Under this new scope, we curated a high- quality dataset from the BabySlakh dataset by extracting metadata, isolating stems, and organizing them into folders grouped by instrument class. InstruNET was then trained on Mel spectrograms of this refined dataset to perform multi-label classification across 14 classes. Our model significantly outperformed different approaches, including YAMNet (72.1%) and a shallow feed-forward network (58.9%), achieving an accuracy of 82.1%. These results show the effectiveness of convolutional architectures for instrument identification in mixed-instrument music files and lay the groundwork for future work in source separation and transcription
Motivation
The motivation behind InstruNET is the lack of an efficient pipeline that can generate individual sheet music for multiple instruments directly from mixed raw audio. While several systems can generate sheet music from isolated instrument tracks, few can handle the challenge of instrument identification and separation from unprocessed music. InstruNET aims to bridge this gap, starting with a focus on multi-label instrument classification from mixed audio, laying the groundwork for future separation and transcription tasks.
Dataset Preparation
Using the BabySlakh dataset, we restructured metadata and audio files to group stems by instrument class. We focused on five dominant instruments—guitar, strings, piano, bass, and drums—and excluded rare or sparse classes to improve class balance.
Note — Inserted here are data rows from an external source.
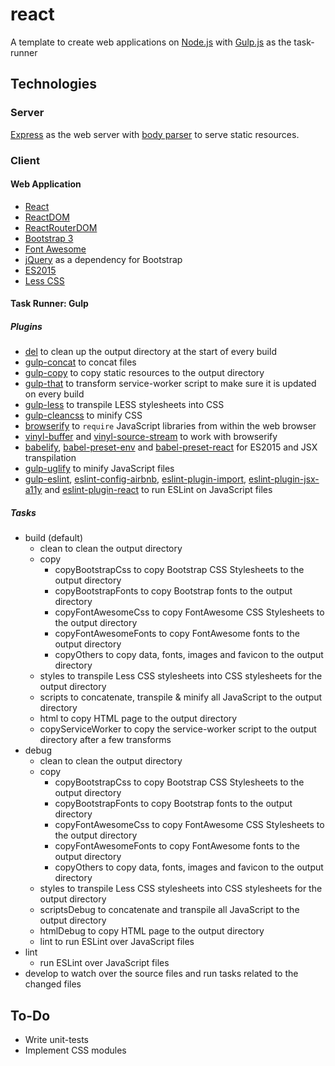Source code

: # react

A template to create web applications on [Node.js](https://nodejs.org/) with [Gulp.js](https://www.npmjs.com/package/gulp) as the task-runner

## Technologies

### Server

[Express](https://www.npmjs.com/package/express) as the web server with [body parser](https://www.npmjs.com/package/body-parser) to serve static resources.

### Client

#### Web Application

 - [React](https://facebook.github.io/react/)
 - [ReactDOM](https://facebook.github.io/react/docs/react-dom.html)
 - [ReactRouterDOM](https://www.npmjs.com/package/react-router-dom)
 - [Bootstrap 3](https://getbootstrap.com/docs/3.3/)
 - [Font Awesome](http://fontawesome.io/)
 - [jQuery](https://jquery.com/) as a dependency for Bootstrap
 - [ES2015](http://es6-features.org/)
 - [Less CSS](http://lesscss.org/)

#### Task Runner: Gulp

##### Plugins

 - [del](https://www.npmjs.com/package/del) to clean up the output directory at the start of every build
 - [gulp-concat](https://www.npmjs.com/package/gulp-concat) to concat files
 - [gulp-copy](https://www.npmjs.com/package/gulp-copy) to copy static resources to the output directory
 - [gulp-that](https://www.npmjs.com/package/gulp-that) to transform service-worker script to make sure it is updated on every build
 - [gulp-less](https://www.npmjs.com/package/gulp-less) to transpile LESS stylesheets into CSS
 - [gulp-cleancss](https://www.npmjs.com/package/gulp-cleancss) to minify CSS
 - [browserify](https://www.npmjs.com/package/browserify) to `require` JavaScript libraries from within the web browser
 - [vinyl-buffer](https://www.npmjs.com/package/vinyl-buffer) and [vinyl-source-stream](https://www.npmjs.com/package/vinyl-source-stream) to work with browserify
 - [babelify](https://www.npmjs.com/package/babelify), [babel-preset-env](https://www.npmjs.com/package/babel-preset-env) and [babel-preset-react](https://www.npmjs.com/package/babel-preset-react) for ES2015 and JSX transpilation
 - [gulp-uglify](https://www.npmjs.com/package/gulp-uglify) to minify JavaScript files
 - [gulp-eslint](https://www.npmjs.com/package/gulp-eslint), [eslint-config-airbnb](https://www.npmjs.com/package/eslint-config-airbnb), [eslint-plugin-import](https://www.npmjs.com/package/eslint-plugin-import), [eslint-plugin-jsx-a11y](https://www.npmjs.com/package/eslint-plugin-jsx-a11y) and [eslint-plugin-react](https://www.npmjs.com/package/eslint-plugin-react) to run ESLint on JavaScript files

##### Tasks

 - build (default)
   - clean to clean the output directory
   - copy
     - copyBootstrapCss to copy Bootstrap CSS Stylesheets to the output directory
     - copyBootstrapFonts to copy Bootstrap fonts to the output directory
     - copyFontAwesomeCss to copy FontAwesome CSS Stylesheets to the output directory
     - copyFontAwesomeFonts to copy FontAwesome fonts to the output directory
     - copyOthers to copy data, fonts, images and favicon to the output directory
   - styles to transpile Less CSS stylesheets into CSS stylesheets for the output directory
   - scripts to concatenate, transpile & minify all JavaScript to the output directory
   - html to copy HTML page to the output directory
   - copyServiceWorker to copy the service-worker script to the output directory after a few transforms
 - debug
   - clean to clean the output directory
   - copy
     - copyBootstrapCss to copy Bootstrap CSS Stylesheets to the output directory
     - copyBootstrapFonts to copy Bootstrap fonts to the output directory
     - copyFontAwesomeCss to copy FontAwesome CSS Stylesheets to the output directory
     - copyFontAwesomeFonts to copy FontAwesome fonts to the output directory
     - copyOthers to copy data, fonts, images and favicon to the output directory
   - styles to transpile Less CSS stylesheets into CSS stylesheets for the output directory
   - scriptsDebug to concatenate and transpile all JavaScript to the output directory
   - htmlDebug to copy HTML page to the output directory
   - lint to run ESLint over JavaScript files
 - lint
   - run ESLint over JavaScript files
 - develop to watch over the source files and run tasks related to the changed files

## To-Do

 - Write unit-tests
 - Implement CSS modules
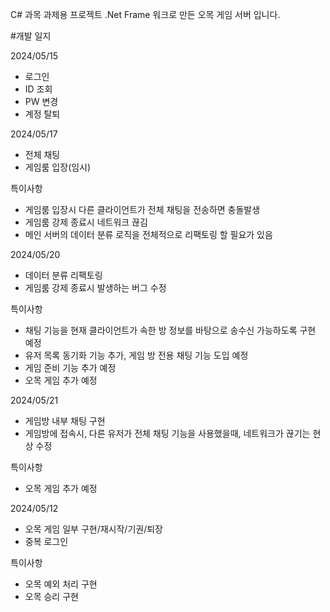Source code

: C# 과목 과제용 프로젝트
.Net Frame 워크로 만든 오목 게임 서버 입니다.


#개발 일지

2024/05/15
- 로그인
- ID 조회
- PW 변경
- 계정 탈퇴

2024/05/17
- 전체 채팅
- 게임룸 입장(임시)

특이사항
- 게임룸 입장시 다른 클라이언트가 전체 채팅을 전송하면 충돌발생
- 게임룸 강제 종료시 네트워크 끊김
- 메인 서버의 데이터 분류 로직을 전체적으로 리팩토링 할 필요가 있음 

2024/05/20
- 데이터 분류 리팩토링
- 게임룸 강제 종료시 발생하는 버그 수정
  
특이사항
- 채팅 기능을 현재 클라이언트가 속한 방 정보를 바탕으로 송수신 가능하도록 구현 예정
- 유저 목록 동기화 기능 추가, 게임 방 전용 채팅 기능 도입 예정
- 게임 준비 기능 추가 예정
- 오목 게임 추가 예정

2024/05/21
- 게임방 내부 채팅 구현
- 게임방에 접속시, 다른 유저가 전체 채팅 기능을 사용했을때, 네트워크가 끊기는 현상 수정

특이사항
- 오목 게임 추가 예정

2024/05/12
- 오목 게임 일부 구현/재시작/기권/퇴장
- 중복 로그인

특이사항
- 오목 예외 처리 구현
- 오목 승리 구현
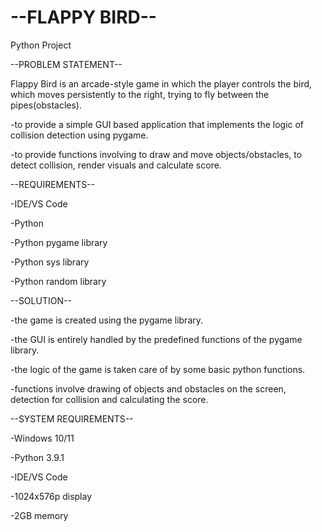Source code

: # --FLAPPY BIRD--

Python Project

--PROBLEM STATEMENT--

Flappy Bird is an arcade-style game in which the player controls the bird, which moves persistently to the right, trying to fly between the pipes(obstacles).

-to provide a simple GUI based application that implements the logic of collision detection using pygame.

-to provide functions involving to draw and move objects/obstacles, to detect collision, render visuals and calculate score.


--REQUIREMENTS--

-IDE/VS Code

-Python

-Python pygame library

-Python sys library

-Python random library


--SOLUTION--

-the game is created using the pygame library.

-the GUI is entirely handled by the predefined functions of the pygame library.

-the logic of the game is taken care of by some basic python functions.

-functions involve drawing of objects and obstacles on the screen, detection for collision and calculating the score.


--SYSTEM REQUIREMENTS--

-Windows 10/11

-Python 3.9.1

-IDE/VS Code

-1024x576p display

-2GB memory

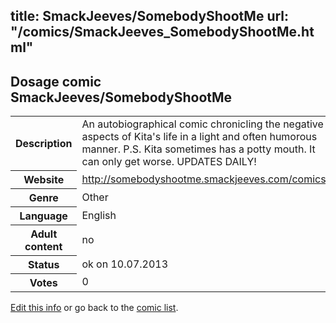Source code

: title: SmackJeeves/SomebodyShootMe
url: "/comics/SmackJeeves_SomebodyShootMe.html"
---
Dosage comic SmackJeeves/SomebodyShootMe
-----------------------------------------

<p id="msg"></p>
<script type="text/javascript">
if (window.location.search === '?edit_info_mail=sent_ok') {
  var elem = document.getElementById("msg");
  elem.innerHTML = 'Edited information sucessfully sent for review, which is usually done daily. Thanks!';
  elem.className = 'ok';
}
</script>
<table class="comicinfo">
<tr>
<th>Description</th><td>An autobiographical comic chronicling the negative aspects of Kita's life in a light and often humorous manner. P.S. Kita sometimes has a potty mouth. It can only get worse. UPDATES DAILY!</td>
</tr>
<tr>
<th>Website</th><td><a href="http://somebodyshootme.smackjeeves.com/comics/">http://somebodyshootme.smackjeeves.com/comics/</a></td>
</tr>
<tr>
<th>Genre</th><td>Other</td>
</tr>
<tr>
<th>Language</th><td>English</td>
</tr>
<tr>
<th>Adult content</th><td>no</td>
</tr>
<tr>
<th>Status</th><td>ok on 10.07.2013</td>
</tr>
<tr>
<th>Votes</th><td>0</td>
</tr>
</table>

[Edit this info](SmackJeeves_SomebodyShootMe_edit.html) or go back to the [comic list](../comic-index.html).
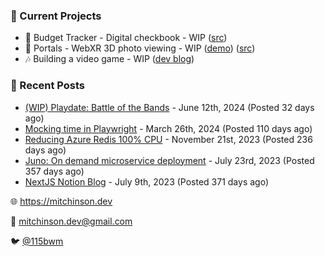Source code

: ### 📌 Current Projects
- 💸 Budget Tracker - Digital checkbook - WIP ([src](https://github.com/bmitchinson/budget-entry))
- 📸 Portals - WebXR 3D photo viewing - WIP ([demo](https://portals.mitchinson.dev/)) ([src](https://github.com/bmitchinson/vr-jpg-viewer-webxr))
- 🎶 Building a video game - WIP ([dev blog](https://blog.mitchinson.dev/playdate-dev-one))

### 📝 Recent Posts

- [(WIP) Playdate: Battle of the Bands](https://blog.mitchinson.dev/playdate-dev-one) - June 12th, 2024 (Posted 32 days ago)
- [Mocking time in Playwright](https://blog.mitchinson.dev/playwright-mock-time) - March 26th, 2024 (Posted 110 days ago)
- [Reducing Azure Redis 100% CPU](https://blog.mitchinson.dev/redis-cpu) - November 21st, 2023 (Posted 236 days ago)
- [Juno: On demand microservice deployment](https://blog.mitchinson.dev/juno) - July 23rd, 2023 (Posted 357 days ago)
- [NextJS Notion Blog](https://blog.mitchinson.dev/blog-2023) - July 9th, 2023 (Posted 371 days ago)

🌐 https://mitchinson.dev

💌 mitchinson.dev@gmail.com

🐦 [@115bwm](https://twitter.com/115bwm)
Each audio input was then converted to a spectrogram for training, enabling the model to learn from both time and frequency domain patterns.
Model Architecture
InstruNET uses a convolutional neural network with three convolutional layers (32, 64, 128 channels), followed by batch normalization, ReLU activations, and max pooling. The final layers include adaptive average pooling and two fully connected layers with dropout. This structure allows the model to capture hierarchical patterns in spectrograms, culminating in multi-label predictions across 14 instrument classes using binary cross-entropy loss and a sigmoid activation.
Results
The InstruNET model was evaluated against two baselines: a shallow feedforward neural network (Baseline) and a pre-trained audio classification model (YAMNet). As shown in Table 2, InstruNET achieved the highest scores across all weighted evaluation metrics—accuracy, F1-score, precision, and recall—highlighting its superior performance in multi-label instrument classification.
| Metric | Baseline | YAMNet | InstruNET |
|---|---|---|---|
| Accuracy | 58.9% | 72.1% | 82.1% |
| F1-score | 0.772 | 0.776 | 0.832 |
| Precision | 0.779 | 0.738 | 0.848 |
| Recall | 0.773 | 0.731 | 0.839 |
Next Steps
Ultimately, the project resulted in a model capable of identifying the instruments in a mixed audio track. As a result, the next step involves performing source separation to isolate each identified instrument into distinct audio files. A promising approach involves using a model similar to Demucs, a state-of-the-art source separation architecture developed by Facebook AI Research. Demucs employs an encoder-decoder structure with bidirectional LSTM layers to reconstruct high-resolution waveforms, and could be extended to include additional instrument classes from the Slakh dataset.
After obtaining separated stems, each instrument's audio can be transcribed into MIDI format using Basic Pitch, an open-source transcription tool developed by Spotify. Basic Pitch uses neural networks to convert audio to MIDI representations. These MIDI files can then be imported into conventional notation software such as MuseScore to generate standardized sheet music.
This proposed three-stage pipeline—instrument identification, source separation, and transcription—offers a promising direction for future development. It will enable raw mixed-instrument recordings to be transformed into individual written scores, contributing to the accessibility of music education and streamlining music production workflows.